**Work to complete**
Reproduce every line of the listing below, keeping each one identical to the original.
Start of Block
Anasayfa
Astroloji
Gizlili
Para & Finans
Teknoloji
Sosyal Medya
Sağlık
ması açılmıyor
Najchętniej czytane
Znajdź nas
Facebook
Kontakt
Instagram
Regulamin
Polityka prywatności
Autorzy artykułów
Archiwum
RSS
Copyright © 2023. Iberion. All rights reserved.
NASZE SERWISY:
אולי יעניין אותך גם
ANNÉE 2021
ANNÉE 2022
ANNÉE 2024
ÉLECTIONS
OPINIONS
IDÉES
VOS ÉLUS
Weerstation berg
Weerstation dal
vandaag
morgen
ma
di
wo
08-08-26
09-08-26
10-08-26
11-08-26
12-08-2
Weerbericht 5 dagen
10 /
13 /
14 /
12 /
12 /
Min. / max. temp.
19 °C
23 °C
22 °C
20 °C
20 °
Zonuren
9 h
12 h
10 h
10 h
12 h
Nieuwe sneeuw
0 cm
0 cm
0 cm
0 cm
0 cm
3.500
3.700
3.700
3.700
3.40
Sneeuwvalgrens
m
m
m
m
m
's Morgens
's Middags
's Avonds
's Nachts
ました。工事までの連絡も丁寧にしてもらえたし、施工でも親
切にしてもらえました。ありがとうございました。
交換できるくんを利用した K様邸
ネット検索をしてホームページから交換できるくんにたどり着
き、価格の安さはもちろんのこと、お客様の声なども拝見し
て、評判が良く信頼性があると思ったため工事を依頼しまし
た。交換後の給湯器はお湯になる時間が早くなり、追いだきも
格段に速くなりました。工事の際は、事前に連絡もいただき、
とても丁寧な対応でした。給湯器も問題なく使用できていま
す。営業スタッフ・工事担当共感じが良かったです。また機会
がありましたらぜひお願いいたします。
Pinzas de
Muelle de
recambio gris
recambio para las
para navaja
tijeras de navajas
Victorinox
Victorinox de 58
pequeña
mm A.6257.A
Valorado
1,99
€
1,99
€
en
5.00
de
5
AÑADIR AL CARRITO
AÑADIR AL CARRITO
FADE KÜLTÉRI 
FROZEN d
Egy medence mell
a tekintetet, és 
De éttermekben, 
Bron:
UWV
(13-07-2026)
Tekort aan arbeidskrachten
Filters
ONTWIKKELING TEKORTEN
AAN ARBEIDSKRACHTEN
End of Block
**Answer**
Anasayfa
Astroloji
Gizlili
Para & Finans
Teknoloji
Sosyal Medya
Sağlık
ması açılmıyor
Najchętniej czytane
Znajdź nas
Facebook
Kontakt
Instagram
Regulamin
Polityka prywatności
Autorzy artykułów
Archiwum
RSS
Copyright © 2023. Iberion. All rights reserved.
NASZE SERWISY:
אולי יעניין אותך גם
ANNÉE 2021
ANNÉE 2022
ANNÉE 2024
ÉLECTIONS
OPINIONS
IDÉES
VOS ÉLUS
Weerstation berg
Weerstation dal
vandaag
morgen
ma
di
wo
08-08-26
09-08-26
10-08-26
11-08-26
12-08-2
Weerbericht 5 dagen
10 /
13 /
14 /
12 /
12 /
Min. / max. temp.
19 °C
23 °C
22 °C
20 °C
20 °
Zonuren
9 h
12 h
10 h
10 h
12 h
Nieuwe sneeuw
0 cm
0 cm
0 cm
0 cm
0 cm
3.500
3.700
3.700
3.700
3.40
Sneeuwvalgrens
m
m
m
m
m
's Morgens
's Middags
's Avonds
's Nachts
ました。工事までの連絡も丁寧にしてもらえたし、施工でも親
切にしてもらえました。ありがとうございました。
交換できるくんを利用した K様邸
ネット検索をしてホームページから交換できるくんにたどり着
き、価格の安さはもちろんのこと、お客様の声なども拝見し
て、評判が良く信頼性があると思ったため工事を依頼しまし
た。交換後の給湯器はお湯になる時間が早くなり、追いだきも
格段に速くなりました。工事の際は、事前に連絡もいただき、
とても丁寧な対応でした。給湯器も問題なく使用できていま
す。営業スタッフ・工事担当共感じが良かったです。また機会
がありましたらぜひお願いいたします。
Pinzas de
Muelle de
recambio gris
recambio para las
para navaja
tijeras de navajas
Victorinox
Victorinox de 58
pequeña
mm A.6257.A
Valorado
1,99
€
1,99
€
en
5.00
de
5
AÑADIR AL CARRITO
AÑADIR AL CARRITO
FADE KÜLTÉRI 
FROZEN d
Egy medence mell
a tekintetet, és 
De éttermekben, 
Bron:
UWV
(13-07-2026)
Tekort aan arbeidskrachten
Filters
ONTWIKKELING TEKORTEN
AAN ARBEIDSKRACHTEN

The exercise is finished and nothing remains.